There are so many levels to the relationship between psychiatrist and patient, so many secret recesses of the mind where events and feelings were processed but never fully explored no matter how many hours are scheduled.
Jason knew most people couldn’t make connections between things, and even when they could, human communication was an iffy undertaking at best. From the first moment he saw her, Jason knew Milicia was not like anyone else. It was more than her extraordinary presence. He couldn’t place her, couldn’t define her, wasn’t sure of her purpose, her character. His method was always to let the patient inform him of these things. But every time he saw or spoke to Milicia, something totally unexpected came out of left field. This was an uncommon thing. Very rarely did he remain perplexed for very long. With Milicia he had been perplexed ten whole days. That was as long as he had known her.
In psychiatric time ten days was nothing. Jason kept wondering if there was something he should have picked up right away from the very incomplete picture Milicia gave him when they met the first and second times.
He had a feeling of helplessness as she left the office. It was another one of those occupational hazards that went with being a shrink. He couldn’t be with his patients when they made their actions. He couldn’t stop them or help them, or rewrite the story as it was happening. He could only discuss it with them afterward.
Milicia walked out of his office to talk to the police about murder. Jason knew the procedure because he had been there, knew the precinct, knew how the detectives, particularly April Woo, would deal with her. He was deeply involved and yet he had to miss it.
Daisy came into the waiting room. Jason had heard the door open and close.
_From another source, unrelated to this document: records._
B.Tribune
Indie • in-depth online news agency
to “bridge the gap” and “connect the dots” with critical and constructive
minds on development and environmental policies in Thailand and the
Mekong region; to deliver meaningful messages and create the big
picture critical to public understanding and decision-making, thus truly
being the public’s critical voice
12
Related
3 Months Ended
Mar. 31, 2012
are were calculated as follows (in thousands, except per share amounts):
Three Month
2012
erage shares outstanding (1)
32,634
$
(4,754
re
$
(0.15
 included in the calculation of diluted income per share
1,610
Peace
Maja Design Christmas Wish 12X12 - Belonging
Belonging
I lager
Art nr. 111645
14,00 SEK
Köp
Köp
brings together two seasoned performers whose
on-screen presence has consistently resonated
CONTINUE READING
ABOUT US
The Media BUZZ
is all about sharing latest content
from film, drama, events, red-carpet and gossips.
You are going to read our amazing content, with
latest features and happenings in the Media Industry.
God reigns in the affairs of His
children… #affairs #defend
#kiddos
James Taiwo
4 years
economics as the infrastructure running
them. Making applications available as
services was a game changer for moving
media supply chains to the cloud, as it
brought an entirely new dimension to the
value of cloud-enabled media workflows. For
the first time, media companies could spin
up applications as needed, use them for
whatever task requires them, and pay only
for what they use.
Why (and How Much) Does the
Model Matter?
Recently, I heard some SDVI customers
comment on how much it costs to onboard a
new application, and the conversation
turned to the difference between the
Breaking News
Daisy was always difficult, a challenge.
He nodded at Milicia as she went out the door. She didn’t look back. If she didn’t call him to tell him what happened, he wouldn’t call her. April would no doubt fill him in.
The brass bull clock on his bookshelf hit the quarter hour with a tiny click. He waited until he was certain Milicia was gone, then came out of his office, prepared for Daisy, smiling slightly and looking as if nothing important had happened to him in a long time.
48
Braun sauntered up Second Avenue, in no hurry now, though he had grabbed only twenty minutes for his hamburger. April watched him unwrap a stick of gum and fold it into his mouth as he stepped up on the curb at the corner. The suspect’s tiny dog ran over to greet him, sniffing at his cuff. Camille quickly jerked the dog away. Braun shook out the crease in his pants, chewing, while his mouth tried for a smile.
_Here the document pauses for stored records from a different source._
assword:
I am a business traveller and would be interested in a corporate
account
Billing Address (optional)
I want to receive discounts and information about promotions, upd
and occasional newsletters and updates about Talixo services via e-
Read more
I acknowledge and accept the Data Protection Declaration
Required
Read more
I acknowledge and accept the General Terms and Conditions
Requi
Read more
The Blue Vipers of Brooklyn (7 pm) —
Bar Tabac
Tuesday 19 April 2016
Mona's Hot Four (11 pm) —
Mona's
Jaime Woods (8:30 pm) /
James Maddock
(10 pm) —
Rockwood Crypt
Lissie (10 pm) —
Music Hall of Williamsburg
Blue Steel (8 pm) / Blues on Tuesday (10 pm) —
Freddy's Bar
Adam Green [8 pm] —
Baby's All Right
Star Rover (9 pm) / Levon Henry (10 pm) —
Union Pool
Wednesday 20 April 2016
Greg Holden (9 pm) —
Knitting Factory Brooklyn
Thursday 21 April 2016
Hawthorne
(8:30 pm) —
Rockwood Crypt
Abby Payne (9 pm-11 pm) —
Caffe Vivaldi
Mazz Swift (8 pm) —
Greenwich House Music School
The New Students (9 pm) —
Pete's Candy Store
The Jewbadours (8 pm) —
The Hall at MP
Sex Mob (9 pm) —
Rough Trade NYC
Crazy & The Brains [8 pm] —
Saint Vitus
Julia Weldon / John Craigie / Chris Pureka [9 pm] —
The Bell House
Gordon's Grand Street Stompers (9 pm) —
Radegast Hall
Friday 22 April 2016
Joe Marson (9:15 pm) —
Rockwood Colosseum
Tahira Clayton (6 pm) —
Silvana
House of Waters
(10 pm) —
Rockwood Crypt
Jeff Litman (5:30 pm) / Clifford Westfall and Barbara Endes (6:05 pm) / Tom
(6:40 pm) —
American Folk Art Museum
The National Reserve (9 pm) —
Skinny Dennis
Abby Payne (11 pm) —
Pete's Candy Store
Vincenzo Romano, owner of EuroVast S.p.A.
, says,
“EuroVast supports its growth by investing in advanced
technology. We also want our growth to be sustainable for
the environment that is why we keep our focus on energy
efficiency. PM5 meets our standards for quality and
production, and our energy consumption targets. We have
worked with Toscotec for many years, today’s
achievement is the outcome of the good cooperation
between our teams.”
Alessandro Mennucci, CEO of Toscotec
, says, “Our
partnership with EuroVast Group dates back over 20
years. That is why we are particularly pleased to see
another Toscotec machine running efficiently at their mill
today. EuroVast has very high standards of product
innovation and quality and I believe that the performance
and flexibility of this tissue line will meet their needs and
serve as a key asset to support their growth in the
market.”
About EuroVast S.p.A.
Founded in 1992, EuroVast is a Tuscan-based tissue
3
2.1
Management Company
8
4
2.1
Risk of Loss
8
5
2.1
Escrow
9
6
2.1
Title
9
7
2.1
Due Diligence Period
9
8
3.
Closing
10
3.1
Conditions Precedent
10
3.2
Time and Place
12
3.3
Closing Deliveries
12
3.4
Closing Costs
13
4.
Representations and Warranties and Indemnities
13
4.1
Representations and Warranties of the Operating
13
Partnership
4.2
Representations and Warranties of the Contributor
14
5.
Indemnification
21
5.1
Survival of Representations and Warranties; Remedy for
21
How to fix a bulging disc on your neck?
He passed Camille. Slowly it occurred to him. His head turned. On his second take he sought guidance from Sanchez and Woo, sitting in the unmarked car as they had been ordered to. Braun looked at them and cocked his head behind him at the tall redhead now crossing the street with the little dog.
Is that the suspect?
Mike and April kept their faces neutral, unwilling to commit on yea or nay to such a jerk.
Lieutenant Braun decided it without their prompting, spun around, and ran back to her. Roberts followed.
“Shit,” Mike muttered.
Braun and Roberts approached the suspect like a freight train racing at full throttle. They blocked her front and back. Braun shoved his badge in her face. She cried out, reeling back.
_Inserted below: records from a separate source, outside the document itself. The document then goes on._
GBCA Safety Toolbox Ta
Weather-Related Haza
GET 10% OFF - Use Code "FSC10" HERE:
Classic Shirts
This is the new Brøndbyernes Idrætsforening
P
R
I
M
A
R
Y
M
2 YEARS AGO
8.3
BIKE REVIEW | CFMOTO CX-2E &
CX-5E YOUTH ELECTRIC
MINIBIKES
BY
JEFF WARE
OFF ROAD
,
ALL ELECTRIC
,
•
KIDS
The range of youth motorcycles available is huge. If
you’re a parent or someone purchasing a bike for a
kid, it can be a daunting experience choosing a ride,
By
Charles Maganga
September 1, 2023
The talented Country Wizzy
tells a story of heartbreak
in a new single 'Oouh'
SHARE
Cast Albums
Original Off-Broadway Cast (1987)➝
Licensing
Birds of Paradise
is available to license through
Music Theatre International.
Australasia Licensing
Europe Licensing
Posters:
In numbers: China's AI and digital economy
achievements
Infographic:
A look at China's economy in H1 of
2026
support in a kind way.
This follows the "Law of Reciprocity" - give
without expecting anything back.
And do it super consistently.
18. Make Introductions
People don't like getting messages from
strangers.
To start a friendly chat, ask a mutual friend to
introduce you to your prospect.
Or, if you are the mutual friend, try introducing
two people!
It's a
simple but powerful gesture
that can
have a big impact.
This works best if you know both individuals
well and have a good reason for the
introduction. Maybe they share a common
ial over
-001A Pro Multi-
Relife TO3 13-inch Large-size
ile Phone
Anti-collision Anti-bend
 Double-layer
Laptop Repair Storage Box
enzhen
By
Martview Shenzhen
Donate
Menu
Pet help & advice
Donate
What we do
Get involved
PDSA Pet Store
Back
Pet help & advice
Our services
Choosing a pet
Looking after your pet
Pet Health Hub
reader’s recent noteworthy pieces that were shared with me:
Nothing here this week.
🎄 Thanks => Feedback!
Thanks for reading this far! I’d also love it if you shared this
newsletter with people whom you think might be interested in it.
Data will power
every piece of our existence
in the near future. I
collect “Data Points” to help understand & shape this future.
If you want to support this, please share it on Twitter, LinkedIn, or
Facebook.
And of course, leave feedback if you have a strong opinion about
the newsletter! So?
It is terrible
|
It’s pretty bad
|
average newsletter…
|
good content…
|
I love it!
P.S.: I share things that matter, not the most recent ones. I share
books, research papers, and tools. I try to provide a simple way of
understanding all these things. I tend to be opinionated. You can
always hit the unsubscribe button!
“No! Don’t touch me.” She reached down to pick up the dog, then tried to get back to her front door. She didn’t get there.
Sergeant Roberts’s arm snaked out to stop her from resisting an officer. The suspect panicked and started screaming. April shook her head as the two men subdued her and put her in their car. Before they pulled away, Braun made a sign for Sanchez and Woo to remain where they were until further notice.